■ Arbeitsauftrag ■
Gib den Abschnitt des Textauszugs über das Projekt »ProP4CableSim« wieder, der bei den Worten „Namhafte Unternehmen der“ beginnt und nach den Worten „Querschnitt verschiedener Kabelbündel.“ endet, und ändere darin „Torsion“ in „Verdrillung“.

■ Textauszug ■

Eine effiziente Methode, die mechanischen Eigenschaften eines Kabelsystems zu bestimmen, ist die experimentelle Messung, kombiniert mit der datenbasierten Vorhersage der nichtlinearen Systemeigenschaften. Hier setzt das Projekt »ProP4CableSim« (Kürzel steht für Property Predictor for Cable Simulations) an. Ziel ist es, die elastischen Eigenschaften von Kabelsystemen für die Einbausimulation vorherzusagen. Damit können Anwendende bereits in frühen Designphasen die mechanischen Eigenschaften von Kabelsystemen abschätzen und damit eine Bauraumauslegung planen.

Etablierte Software »IPS Cable Simulation« weiterentwickeln

Die Arbeiten in »ProP4CableSim« ergänzen »IPS Cable Simulation«, das Softwarepaket für die strukturmechanische Simulation von Kabeln, Kabelsystemen und Schläuchen. Es wurde gemeinsam von unseren Forschenden am Fraunhofer ITWM und unserem schwedischen Schwesterinstitut Fraunhofer-Chalmers Centre for Industrial Mathematics FCC in Göteborg entwickelt und wird von unserem Spin-off fleXstructures weiterentwickelt und vertrieben.

Namhafte Unternehmen der Automobilindustrie nutzen IPS Cable Simulation bereits und können sich dank »ProP4CableSim« auf neue Anwendungsszenarien freuen: Auch die Kopplungseffekte von Biegung und Torsion sowie nichtlineares Verhalten der Kabel sind am Ende des Projektes simulierbar.

Bündelquerschnitt
© Fraunhofer ITWM
Die Nervenbahnen im Fahrzeug bestehen aus dicken Bündeln. Im Bild: Querschnitt verschiedener Kabelbündel.
Mit unserem Tool IPS Cable Simulation lassen sich die vielen unterschiedlichen Kabel, welche beispielsweise in Autos eingesetzt werden, simulieren.
© Volvo Cars und Fraunhofer-Chalmers Research Centre
Mit unserem Tool IPS Cable Simulation lassen sich die vielen unterschiedlichen Kabel, welche beispielsweise in Autos eingesetzt werden, simulieren.

Daten und Modelle aus der Wissenschaft

In »ProP4CableSim« fließen Forschung, anwendungsorientierte Wissenschaft und Industriepraxis zusammen, deshalb profitiert das Projekt von den unterschiedlichen Schwerpunkten und Expertise der Beteiligten:

  • Der Lehrstuhl für Angewandte Mechanik der Universität des Saarlandes (Professor Diebels und seine Arbeitsgruppe) führt umfangreiche experimentelle Untersuchungen an unterschiedlichen Kabelproben durch und bestimmt mechanische Parameter der Kabelsysteme. Auf eigens hierfür entwickelten Versuchsständen biegen, belasten und verdrehen sie verschiedene Kabelarten und sammeln Daten und Parameter.

■ Datenteil ■

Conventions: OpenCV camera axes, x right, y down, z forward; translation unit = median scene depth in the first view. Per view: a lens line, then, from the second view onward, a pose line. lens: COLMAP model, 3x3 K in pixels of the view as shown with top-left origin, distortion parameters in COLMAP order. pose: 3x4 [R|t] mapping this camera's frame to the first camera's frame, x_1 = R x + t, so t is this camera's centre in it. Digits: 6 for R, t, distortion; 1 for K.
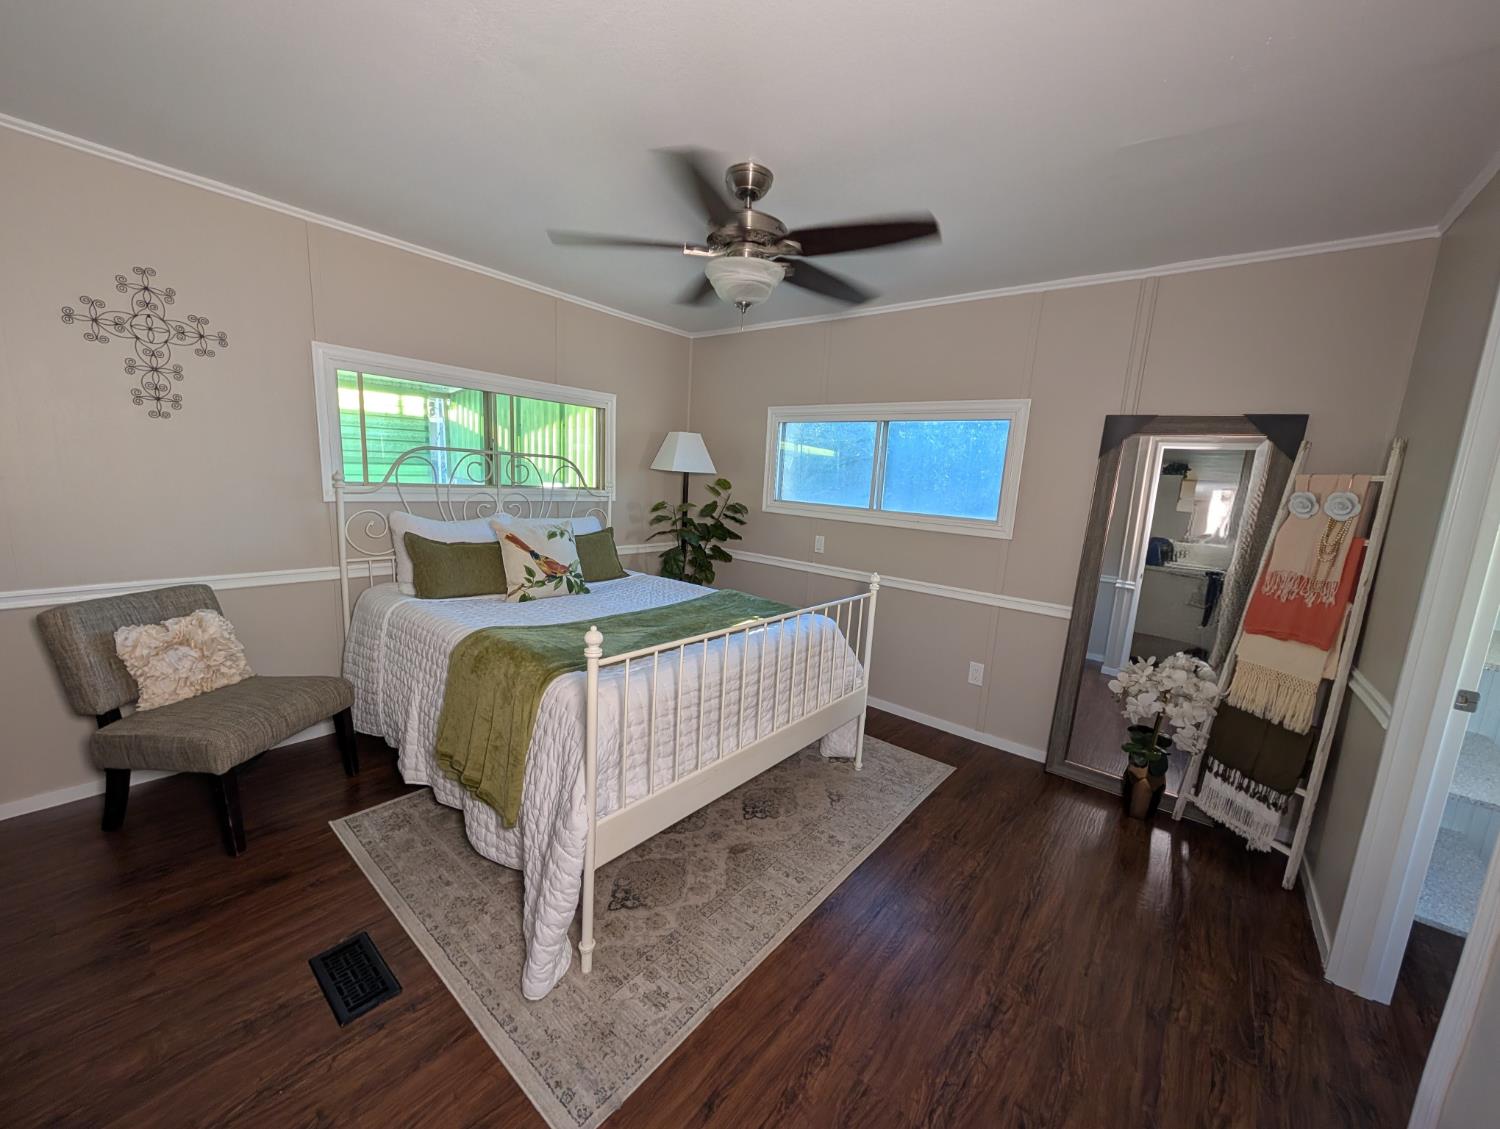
lens RADIAL K [[567.3, 0, 748.0], [0, 567.3, 569.0], [0, 0, 1]] dist [0.003152, 0.000190]
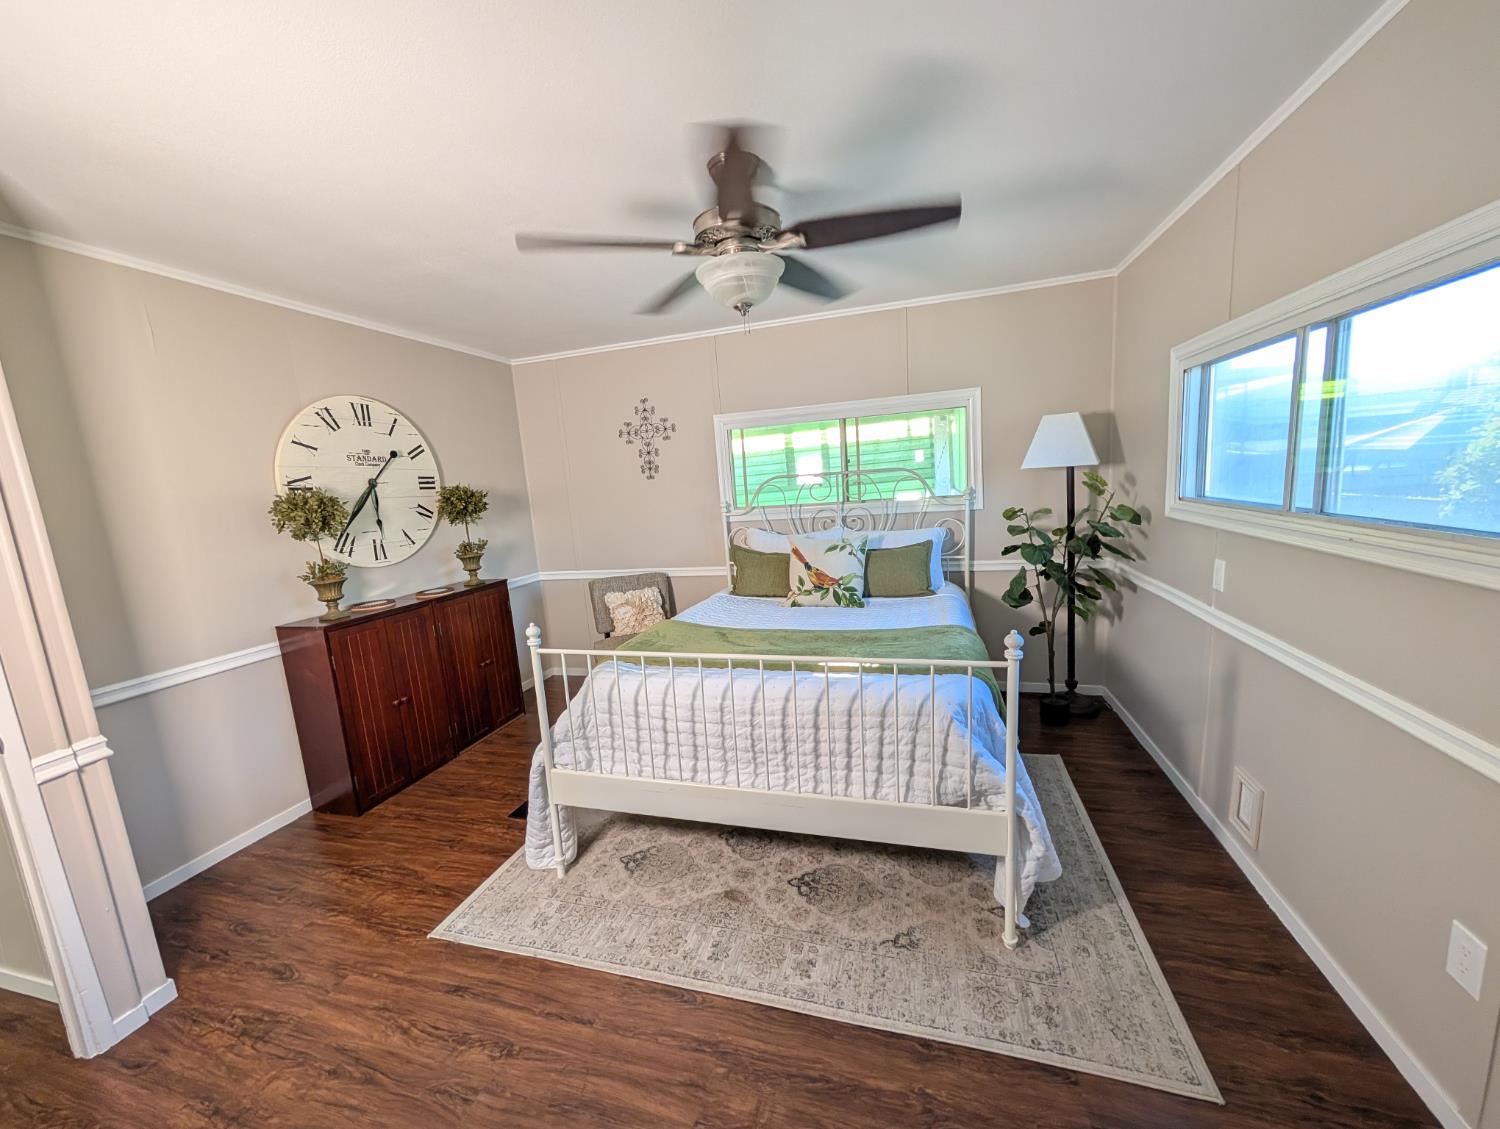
lens RADIAL K [[567.3, 0, 752.9], [0, 567.3, 565.8], [0, 0, 1]] dist [0.003152, 0.000190]
pose [[0.394390, 0.058113, -0.917104, 0.622705], [-0.061346, 0.997437, 0.036822, -0.062652], [0.916893, 0.041738, 0.396945, 0.484252]]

■ Antwort ■
Namhafte Unternehmen der Automobilindustrie nutzen IPS Cable Simulation bereits und können sich dank »ProP4CableSim« auf neue Anwendungsszenarien freuen: Auch die Kopplungseffekte von Biegung und Verdrillung sowie nichtlineares Verhalten der Kabel sind am Ende des Projektes simulierbar.

Bündelquerschnitt
© Fraunhofer ITWM
Die Nervenbahnen im Fahrzeug bestehen aus dicken Bündeln. Im Bild: Querschnitt verschiedener Kabelbündel.